There should be a special place in hell reserved for people employed parking services. Sorry if you are, or your friend is, or your great aunt Tootie twice removed’s neighbor’s son’s roommate is. I’m sure you’re all good people, and that you don’t work at the place I’m talking about (my lovely University, whose prospective contribution to the alumni fund from me is slowly shrinking with each incident of petty shit like this). So while I’m sure there are many rock-solid logical reasons why this happened (irrespective of regulations, I’m talking logic here), I don’t see it.
I park my car at 1:46 on the nose today, paid by the automated parking service for 2 hours. That means parking expires at 3:46. Got it. Well, I get back to my car at 3:52 with a $25 citation. Remembering some past unpleasantness that I started on this board, yes, sure, I owe something because I got something for nothing for a whole 6 minutes. What I’m arguing is, I might as well have stayed there two, three, or more hours if I’m just going to pay $25 anyway. How does that deter people from parking violations? It’s as if stealing a pack of gum from a store and murdering someone were both life sentences. Sure, stealing from a store is wrong, but the law says, “Hey, that’s, wrong, but we’ll call it a misdemeanor because gum is cheap. Killing someone is also wrong, but it’s a lot more serious.”
How hard would the following be to implement: Divide up an hour into, say, 12 5-minute blocks. Make the fine $36 per hour (to make the math easy).

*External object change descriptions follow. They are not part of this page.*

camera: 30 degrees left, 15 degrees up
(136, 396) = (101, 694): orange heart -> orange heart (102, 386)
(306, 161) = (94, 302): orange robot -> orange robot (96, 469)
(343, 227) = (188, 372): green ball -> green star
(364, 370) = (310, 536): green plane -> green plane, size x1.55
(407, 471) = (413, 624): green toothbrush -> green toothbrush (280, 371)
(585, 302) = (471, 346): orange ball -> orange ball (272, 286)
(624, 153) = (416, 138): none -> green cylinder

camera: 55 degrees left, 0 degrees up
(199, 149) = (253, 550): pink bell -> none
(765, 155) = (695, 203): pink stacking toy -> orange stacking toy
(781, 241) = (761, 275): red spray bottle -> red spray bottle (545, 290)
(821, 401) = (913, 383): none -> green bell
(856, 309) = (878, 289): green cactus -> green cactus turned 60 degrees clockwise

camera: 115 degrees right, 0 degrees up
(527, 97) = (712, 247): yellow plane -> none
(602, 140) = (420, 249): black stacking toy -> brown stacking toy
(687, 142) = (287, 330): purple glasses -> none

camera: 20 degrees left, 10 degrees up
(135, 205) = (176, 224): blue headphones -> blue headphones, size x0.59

That means each block is worth $3. So if someone is over by 6 minutes, like me, he/she would owe $3. Someone who is 45 minutes over would owe $27. In Statsman1982’s loopy world, that makes sense because someone lingering 45 minutes longer than they paid for is more of an inconvenience than someone staying 6 minutes over.
Of course, this ignores what the real purpose of the traffic and parking organization in campus (who by the way, are only in charge of parking and nothing else): revenue generation. It’s a money-making scheme, pure and simple. Maybe regulations have a few benefits, but they mostly seem to just be after easy money (it’s much easier to pay the fine and bitch–hey, like I’m going to do–than fight city hall).
If I had the balls (and the time), I’d pay them in pennies.